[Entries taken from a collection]
- - -

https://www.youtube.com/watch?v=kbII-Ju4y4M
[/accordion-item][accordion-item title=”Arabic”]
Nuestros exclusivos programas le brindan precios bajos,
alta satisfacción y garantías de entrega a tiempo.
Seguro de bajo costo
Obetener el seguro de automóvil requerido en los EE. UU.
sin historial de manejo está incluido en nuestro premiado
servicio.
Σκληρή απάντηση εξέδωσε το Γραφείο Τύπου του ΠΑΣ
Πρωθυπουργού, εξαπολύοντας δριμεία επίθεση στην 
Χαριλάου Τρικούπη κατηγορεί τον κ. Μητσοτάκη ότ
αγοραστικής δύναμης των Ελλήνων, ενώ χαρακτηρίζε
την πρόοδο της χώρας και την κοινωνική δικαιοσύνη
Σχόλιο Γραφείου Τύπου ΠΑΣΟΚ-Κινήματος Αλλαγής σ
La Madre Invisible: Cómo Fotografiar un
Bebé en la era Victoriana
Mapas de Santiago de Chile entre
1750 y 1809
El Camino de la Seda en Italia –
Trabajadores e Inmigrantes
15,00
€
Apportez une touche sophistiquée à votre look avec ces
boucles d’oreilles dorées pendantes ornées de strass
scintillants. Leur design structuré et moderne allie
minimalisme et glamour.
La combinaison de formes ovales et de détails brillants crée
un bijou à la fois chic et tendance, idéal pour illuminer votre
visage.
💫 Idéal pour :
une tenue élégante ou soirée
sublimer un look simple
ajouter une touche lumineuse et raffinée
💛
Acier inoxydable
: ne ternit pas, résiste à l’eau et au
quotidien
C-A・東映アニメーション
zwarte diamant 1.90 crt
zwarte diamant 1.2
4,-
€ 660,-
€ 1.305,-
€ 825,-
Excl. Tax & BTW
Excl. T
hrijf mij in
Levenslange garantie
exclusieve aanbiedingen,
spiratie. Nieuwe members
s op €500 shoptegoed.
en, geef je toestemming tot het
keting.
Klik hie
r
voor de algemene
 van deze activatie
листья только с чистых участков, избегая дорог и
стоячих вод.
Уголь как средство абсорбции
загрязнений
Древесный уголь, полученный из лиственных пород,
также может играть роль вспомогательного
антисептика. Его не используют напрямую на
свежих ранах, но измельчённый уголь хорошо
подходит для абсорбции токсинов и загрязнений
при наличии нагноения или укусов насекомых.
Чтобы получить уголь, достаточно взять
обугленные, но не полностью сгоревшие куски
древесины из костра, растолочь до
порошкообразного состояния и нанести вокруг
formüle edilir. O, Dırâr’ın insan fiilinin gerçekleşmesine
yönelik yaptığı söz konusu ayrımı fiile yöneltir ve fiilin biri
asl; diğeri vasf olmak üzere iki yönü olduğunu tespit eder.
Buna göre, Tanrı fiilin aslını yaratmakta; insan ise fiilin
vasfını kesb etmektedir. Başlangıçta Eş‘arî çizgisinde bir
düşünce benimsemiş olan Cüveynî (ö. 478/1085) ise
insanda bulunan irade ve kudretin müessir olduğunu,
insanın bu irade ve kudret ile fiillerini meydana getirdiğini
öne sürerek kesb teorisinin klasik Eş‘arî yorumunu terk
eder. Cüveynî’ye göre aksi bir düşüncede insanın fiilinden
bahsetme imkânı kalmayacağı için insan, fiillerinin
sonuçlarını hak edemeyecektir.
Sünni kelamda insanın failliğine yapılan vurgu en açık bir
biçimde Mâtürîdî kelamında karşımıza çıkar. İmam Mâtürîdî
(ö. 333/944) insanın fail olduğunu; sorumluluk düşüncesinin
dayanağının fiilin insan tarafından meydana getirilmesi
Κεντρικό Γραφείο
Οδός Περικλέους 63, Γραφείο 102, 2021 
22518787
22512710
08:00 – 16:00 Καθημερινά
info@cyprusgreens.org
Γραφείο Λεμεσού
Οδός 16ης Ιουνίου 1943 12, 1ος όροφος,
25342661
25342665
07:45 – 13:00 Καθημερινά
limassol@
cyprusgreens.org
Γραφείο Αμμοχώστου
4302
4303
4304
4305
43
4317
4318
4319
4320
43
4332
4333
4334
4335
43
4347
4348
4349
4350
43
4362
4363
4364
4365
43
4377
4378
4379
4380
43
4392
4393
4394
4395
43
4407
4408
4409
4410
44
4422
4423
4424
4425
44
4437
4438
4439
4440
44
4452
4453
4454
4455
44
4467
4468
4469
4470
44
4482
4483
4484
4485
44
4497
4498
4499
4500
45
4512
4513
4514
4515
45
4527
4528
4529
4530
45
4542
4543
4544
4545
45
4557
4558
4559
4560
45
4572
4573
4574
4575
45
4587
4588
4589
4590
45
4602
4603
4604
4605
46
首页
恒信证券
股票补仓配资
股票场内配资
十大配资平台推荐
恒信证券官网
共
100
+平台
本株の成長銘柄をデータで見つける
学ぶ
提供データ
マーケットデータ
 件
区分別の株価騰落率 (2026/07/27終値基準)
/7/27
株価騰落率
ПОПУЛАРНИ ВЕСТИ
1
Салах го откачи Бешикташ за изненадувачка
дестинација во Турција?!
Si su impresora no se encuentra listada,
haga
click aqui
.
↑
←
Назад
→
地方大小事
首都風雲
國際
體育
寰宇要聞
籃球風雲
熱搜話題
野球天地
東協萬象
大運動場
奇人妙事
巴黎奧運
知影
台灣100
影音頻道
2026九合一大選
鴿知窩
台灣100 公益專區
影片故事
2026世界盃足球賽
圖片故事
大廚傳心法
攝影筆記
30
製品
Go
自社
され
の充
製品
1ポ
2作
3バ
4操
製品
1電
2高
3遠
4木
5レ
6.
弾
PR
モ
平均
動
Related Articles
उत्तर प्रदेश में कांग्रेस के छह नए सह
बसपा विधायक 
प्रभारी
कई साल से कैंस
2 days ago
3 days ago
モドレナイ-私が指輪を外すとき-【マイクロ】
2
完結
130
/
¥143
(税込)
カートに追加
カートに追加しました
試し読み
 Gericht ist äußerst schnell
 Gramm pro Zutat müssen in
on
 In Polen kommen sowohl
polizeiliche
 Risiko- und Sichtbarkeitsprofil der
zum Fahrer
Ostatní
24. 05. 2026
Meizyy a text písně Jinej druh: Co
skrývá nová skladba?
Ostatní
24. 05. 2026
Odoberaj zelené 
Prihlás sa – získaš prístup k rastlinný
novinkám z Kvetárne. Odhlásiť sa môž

- - -

What you need to do:
Check each line of the records above, and copy those that hold the word "kesb".

Result:
vasfını kesb etmektedir. Başlangıçta Eş‘arî çizgisinde bir
öne sürerek kesb teorisinin klasik Eş‘arî yorumunu terk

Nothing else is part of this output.